If security leaders don’t fully comprehend what they’re doing, it’s possible the cybersecurity AI will generate too many false positives to be useful. It could automatically block workers from completing their assigned tasks, effectively shutting down business workflows, and it can keep the cybersecurity staff busy reactively fixing bugs instead of predictively addressing potential security concerns.
5 key components of a successful AI/ML implementation
Before implementing AI into a business, security leaders need to create a framework. AI is a major investment that needs to have a solid blueprint to follow while tracking and measuring success. There are five key components of a successful AI/ML implementation.
1. Planning a comprehensive strategy
Before doing anything, identify the business problem being solved. AI applications are based on specific use cases and need context to be truly effective, so you’ll need to understand the problem well enough to find and validate the right datasets and models with the right capabilities for your needs.
2. Define the model used
Once the problem is understood, it’s important to choose the right model to get the needed results. The AI marketplace is crowded in every sector — including cybersecurity — and security leaders need to start with the right model. Continuously train (and retrain) it to reduce the noise and get the best results from it. Recruit an expert partner if needed.

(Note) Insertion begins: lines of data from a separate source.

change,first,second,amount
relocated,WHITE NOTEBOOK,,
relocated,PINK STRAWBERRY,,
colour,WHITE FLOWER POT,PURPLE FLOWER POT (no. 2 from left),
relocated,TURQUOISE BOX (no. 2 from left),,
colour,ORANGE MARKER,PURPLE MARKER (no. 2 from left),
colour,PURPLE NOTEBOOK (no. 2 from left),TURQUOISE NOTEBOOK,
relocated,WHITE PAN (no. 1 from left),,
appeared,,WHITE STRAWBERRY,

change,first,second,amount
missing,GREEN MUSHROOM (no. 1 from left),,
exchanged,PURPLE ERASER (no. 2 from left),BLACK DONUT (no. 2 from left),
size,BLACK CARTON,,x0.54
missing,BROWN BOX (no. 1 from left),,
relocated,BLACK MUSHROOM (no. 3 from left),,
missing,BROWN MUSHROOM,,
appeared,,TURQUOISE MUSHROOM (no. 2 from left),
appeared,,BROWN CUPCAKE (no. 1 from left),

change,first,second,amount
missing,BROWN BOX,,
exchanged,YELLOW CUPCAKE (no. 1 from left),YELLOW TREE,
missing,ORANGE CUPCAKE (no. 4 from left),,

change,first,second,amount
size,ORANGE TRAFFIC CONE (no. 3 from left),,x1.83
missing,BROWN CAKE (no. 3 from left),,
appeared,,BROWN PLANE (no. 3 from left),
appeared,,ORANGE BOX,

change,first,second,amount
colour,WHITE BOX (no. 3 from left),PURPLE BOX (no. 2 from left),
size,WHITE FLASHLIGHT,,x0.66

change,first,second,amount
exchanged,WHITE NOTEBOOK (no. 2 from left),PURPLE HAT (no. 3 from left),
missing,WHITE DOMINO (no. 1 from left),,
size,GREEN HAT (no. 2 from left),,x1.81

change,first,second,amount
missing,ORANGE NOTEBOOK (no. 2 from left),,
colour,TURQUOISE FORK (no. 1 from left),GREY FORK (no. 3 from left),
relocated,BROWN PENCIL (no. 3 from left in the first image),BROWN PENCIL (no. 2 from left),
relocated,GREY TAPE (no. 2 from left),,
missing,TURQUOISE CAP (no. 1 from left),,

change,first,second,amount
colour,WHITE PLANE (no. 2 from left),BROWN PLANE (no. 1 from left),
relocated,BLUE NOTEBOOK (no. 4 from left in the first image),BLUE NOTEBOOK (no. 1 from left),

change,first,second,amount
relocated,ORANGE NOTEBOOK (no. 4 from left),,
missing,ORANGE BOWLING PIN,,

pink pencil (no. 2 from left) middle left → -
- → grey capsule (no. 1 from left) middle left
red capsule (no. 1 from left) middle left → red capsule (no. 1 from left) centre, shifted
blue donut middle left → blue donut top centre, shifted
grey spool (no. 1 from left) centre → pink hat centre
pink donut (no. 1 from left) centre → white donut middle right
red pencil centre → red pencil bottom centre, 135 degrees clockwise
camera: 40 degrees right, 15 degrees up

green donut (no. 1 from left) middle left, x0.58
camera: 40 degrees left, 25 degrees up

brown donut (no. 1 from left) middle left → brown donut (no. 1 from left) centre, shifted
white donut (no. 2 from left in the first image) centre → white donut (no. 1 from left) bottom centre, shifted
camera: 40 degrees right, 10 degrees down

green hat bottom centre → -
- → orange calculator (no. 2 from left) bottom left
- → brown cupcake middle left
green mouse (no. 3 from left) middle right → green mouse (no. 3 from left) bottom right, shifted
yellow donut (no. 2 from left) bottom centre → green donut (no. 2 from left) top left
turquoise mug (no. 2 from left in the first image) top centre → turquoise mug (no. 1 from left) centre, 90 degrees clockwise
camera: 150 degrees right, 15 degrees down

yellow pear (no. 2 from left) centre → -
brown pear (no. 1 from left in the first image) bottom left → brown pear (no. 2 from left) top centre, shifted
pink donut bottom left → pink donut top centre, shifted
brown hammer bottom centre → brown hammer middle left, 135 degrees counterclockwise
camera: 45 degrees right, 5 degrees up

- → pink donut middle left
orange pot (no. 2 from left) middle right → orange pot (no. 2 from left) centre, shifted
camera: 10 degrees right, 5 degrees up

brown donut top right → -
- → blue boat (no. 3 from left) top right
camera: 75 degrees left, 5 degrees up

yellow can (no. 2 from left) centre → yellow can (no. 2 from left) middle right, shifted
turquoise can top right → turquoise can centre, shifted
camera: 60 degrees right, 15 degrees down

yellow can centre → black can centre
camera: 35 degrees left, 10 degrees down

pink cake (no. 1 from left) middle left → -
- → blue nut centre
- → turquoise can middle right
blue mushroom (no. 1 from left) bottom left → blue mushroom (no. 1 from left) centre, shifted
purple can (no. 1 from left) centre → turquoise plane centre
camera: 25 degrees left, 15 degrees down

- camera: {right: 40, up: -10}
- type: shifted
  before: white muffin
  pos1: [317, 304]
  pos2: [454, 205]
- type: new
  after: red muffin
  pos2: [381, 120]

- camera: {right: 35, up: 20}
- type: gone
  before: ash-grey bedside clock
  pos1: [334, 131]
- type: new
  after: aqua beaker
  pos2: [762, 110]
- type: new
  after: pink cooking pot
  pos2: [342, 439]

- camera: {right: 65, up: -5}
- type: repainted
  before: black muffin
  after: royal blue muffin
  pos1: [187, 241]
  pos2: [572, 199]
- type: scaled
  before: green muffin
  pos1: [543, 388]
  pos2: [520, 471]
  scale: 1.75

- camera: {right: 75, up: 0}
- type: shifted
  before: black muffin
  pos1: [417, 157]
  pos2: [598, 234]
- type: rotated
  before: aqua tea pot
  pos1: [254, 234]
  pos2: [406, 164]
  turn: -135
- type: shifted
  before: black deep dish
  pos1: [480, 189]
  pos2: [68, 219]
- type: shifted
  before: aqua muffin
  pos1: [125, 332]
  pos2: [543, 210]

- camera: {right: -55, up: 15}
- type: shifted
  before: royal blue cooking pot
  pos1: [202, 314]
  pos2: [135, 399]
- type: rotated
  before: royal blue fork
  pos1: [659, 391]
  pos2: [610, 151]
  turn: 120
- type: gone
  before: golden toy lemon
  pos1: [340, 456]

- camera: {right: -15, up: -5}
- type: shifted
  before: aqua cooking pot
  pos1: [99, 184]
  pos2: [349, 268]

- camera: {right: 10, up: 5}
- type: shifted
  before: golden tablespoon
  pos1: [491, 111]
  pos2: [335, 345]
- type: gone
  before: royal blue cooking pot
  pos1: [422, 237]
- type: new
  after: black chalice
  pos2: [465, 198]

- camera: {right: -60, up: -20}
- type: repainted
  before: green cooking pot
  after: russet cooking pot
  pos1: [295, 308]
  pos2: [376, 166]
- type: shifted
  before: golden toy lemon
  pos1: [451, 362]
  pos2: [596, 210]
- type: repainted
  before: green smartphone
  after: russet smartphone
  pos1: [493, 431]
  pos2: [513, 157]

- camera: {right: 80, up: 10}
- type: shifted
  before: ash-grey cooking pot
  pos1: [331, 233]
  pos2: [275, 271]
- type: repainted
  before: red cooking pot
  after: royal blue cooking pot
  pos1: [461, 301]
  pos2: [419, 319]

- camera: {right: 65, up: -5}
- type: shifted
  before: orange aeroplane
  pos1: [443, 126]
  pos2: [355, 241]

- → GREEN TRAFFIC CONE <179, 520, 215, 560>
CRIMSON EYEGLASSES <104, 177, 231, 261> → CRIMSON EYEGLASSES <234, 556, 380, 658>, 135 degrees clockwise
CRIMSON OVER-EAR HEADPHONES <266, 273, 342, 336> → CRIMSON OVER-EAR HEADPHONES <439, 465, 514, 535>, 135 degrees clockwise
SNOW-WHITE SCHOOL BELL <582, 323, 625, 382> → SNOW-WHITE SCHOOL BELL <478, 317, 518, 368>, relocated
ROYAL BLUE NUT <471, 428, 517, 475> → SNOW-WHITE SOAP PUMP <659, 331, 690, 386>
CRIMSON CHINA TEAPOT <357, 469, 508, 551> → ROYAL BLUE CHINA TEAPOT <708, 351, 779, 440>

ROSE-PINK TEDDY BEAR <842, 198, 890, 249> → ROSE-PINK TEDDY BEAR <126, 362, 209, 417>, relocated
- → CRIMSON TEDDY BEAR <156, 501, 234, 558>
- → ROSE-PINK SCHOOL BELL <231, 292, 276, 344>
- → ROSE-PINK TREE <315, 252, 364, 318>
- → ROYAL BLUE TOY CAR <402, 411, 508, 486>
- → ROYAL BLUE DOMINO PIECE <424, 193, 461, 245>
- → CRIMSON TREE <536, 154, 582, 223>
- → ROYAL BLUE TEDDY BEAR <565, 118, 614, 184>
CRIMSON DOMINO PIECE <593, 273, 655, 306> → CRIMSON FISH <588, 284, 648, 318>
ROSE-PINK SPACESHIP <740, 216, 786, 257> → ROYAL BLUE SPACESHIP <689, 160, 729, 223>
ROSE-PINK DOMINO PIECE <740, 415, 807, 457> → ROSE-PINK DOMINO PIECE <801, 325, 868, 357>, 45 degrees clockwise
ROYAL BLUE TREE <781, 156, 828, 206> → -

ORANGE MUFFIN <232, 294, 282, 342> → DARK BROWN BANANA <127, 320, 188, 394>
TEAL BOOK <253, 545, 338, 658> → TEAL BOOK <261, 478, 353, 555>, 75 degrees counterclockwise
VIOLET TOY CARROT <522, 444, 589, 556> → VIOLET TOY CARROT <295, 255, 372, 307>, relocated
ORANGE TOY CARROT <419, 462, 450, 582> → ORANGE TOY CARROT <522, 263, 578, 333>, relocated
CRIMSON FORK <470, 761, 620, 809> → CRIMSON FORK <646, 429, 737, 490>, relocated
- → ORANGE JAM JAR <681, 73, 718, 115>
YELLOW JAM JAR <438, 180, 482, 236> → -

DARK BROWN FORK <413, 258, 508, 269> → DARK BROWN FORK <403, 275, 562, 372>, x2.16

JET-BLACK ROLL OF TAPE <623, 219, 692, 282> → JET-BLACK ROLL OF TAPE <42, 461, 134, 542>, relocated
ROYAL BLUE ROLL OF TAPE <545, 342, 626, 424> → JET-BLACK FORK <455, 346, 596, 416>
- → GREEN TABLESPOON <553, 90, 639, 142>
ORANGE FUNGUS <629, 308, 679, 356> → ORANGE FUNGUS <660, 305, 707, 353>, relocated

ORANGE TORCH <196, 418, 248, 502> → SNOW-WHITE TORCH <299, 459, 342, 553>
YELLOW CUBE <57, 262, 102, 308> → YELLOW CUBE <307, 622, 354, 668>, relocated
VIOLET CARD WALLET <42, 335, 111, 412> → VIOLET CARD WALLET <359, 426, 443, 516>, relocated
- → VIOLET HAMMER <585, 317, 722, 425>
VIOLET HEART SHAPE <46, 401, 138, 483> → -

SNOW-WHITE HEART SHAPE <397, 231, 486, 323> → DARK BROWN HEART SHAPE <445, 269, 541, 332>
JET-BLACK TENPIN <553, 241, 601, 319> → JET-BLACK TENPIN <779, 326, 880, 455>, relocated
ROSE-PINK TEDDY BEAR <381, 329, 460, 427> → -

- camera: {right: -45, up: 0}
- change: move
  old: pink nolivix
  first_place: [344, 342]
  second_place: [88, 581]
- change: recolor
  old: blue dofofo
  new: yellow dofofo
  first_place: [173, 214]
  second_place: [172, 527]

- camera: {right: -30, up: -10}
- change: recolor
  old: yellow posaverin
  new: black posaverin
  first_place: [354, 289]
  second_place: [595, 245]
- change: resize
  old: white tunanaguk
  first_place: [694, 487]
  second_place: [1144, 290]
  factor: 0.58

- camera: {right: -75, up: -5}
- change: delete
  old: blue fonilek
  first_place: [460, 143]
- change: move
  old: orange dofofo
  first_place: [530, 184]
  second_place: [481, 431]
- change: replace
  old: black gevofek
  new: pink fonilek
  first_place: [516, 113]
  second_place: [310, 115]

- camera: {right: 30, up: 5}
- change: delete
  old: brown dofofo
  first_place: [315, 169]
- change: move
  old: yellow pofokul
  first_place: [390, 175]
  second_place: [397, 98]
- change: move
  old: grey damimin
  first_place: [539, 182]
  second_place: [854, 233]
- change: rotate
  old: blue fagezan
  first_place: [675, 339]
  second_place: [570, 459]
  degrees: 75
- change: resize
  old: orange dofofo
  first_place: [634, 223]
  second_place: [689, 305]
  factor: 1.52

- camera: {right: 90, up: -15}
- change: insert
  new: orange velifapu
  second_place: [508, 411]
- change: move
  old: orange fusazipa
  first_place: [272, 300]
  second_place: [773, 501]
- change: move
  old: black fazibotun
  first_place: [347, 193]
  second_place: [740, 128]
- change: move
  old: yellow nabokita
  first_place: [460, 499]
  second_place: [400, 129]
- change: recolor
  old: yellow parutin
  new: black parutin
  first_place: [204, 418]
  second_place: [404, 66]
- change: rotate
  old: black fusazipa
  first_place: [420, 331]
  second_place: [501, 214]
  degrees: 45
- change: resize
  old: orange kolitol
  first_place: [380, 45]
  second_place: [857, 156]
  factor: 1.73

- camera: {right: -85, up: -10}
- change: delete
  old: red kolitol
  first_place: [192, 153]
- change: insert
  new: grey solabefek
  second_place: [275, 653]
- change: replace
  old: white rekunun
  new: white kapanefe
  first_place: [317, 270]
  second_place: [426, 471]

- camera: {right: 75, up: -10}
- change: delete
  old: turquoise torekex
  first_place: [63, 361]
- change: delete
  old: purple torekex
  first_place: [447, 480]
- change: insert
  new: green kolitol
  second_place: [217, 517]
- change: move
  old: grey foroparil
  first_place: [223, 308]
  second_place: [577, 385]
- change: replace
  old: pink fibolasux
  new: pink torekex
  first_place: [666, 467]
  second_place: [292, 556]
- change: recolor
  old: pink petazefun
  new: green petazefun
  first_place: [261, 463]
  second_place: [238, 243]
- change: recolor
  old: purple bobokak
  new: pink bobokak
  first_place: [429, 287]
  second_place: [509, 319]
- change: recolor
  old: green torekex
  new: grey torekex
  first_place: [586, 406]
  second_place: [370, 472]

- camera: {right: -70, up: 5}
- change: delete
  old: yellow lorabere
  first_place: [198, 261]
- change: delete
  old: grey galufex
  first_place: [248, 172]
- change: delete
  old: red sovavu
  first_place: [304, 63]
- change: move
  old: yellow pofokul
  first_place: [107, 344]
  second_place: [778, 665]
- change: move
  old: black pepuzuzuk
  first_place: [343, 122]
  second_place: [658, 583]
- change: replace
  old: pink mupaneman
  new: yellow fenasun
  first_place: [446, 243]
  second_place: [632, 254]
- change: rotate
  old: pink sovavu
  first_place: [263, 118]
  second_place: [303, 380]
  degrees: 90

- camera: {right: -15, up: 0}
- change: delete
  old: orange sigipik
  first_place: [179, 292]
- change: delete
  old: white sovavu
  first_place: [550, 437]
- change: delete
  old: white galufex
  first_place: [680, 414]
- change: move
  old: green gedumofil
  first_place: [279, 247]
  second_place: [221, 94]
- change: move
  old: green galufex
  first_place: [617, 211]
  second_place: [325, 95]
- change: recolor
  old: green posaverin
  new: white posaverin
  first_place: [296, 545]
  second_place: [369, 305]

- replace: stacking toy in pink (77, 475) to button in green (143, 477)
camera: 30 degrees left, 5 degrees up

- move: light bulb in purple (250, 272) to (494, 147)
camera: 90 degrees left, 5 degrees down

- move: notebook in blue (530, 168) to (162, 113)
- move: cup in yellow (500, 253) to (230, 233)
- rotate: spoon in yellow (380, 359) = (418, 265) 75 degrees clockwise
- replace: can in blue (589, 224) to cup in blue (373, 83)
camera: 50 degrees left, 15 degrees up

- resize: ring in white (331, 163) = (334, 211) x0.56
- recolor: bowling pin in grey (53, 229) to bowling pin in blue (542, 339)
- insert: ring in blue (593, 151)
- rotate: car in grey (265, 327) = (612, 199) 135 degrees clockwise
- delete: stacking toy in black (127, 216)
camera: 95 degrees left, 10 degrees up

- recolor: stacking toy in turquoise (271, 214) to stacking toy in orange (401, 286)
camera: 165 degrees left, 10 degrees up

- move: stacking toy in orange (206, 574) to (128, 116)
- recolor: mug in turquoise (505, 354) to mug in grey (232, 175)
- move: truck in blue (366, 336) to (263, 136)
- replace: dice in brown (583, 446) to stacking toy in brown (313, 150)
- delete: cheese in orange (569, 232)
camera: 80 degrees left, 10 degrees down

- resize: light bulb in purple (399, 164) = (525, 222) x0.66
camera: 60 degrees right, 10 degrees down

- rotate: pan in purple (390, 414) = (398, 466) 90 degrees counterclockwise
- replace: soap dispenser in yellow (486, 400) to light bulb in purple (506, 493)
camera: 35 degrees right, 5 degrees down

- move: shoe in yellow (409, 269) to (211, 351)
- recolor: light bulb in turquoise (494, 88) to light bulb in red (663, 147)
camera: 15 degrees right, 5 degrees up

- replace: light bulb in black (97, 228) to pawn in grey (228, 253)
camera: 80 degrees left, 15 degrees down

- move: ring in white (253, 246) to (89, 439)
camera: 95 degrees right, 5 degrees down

3. Train and test rigorously
As mentioned, AI models need to be both trained and tested repeatedly with human oversight to be truly effective. After implementing the dataset, security leaders will need to check for accuracy regularly. These datasets dictate how effective the model is, so it’s important to spend as much time as needed to get this stage right before deployment.
4. Deployment transition
Once the AI is ready, it’s time for a phased deployment. Change isn’t easy to handle (for AI or humans), and security leaders need to provide training materials and job aides, along with guidance throughout the organization to be successful. Each phase should have a roadmap and reinforced learning for both the humans and robots.
5. Continuous learning
Once everything is running, it takes work to keep it going. The AI becomes a tool like any other that requires full, ongoing support to address any changes along the way. The only constant in business is change, and security leaders can safeguard their investment through continuous learning and support.
Real-life cybersecurity AI may not have all the fancy special effects seen in movies. However, it can be just as powerful as those robot armies, especially when organizations take the time to understand the problem they’re addressing and build the AI to suit. When done correctly, security leaders can rest easy knowing they equipped their cybersecurity team with the next generation of power tools.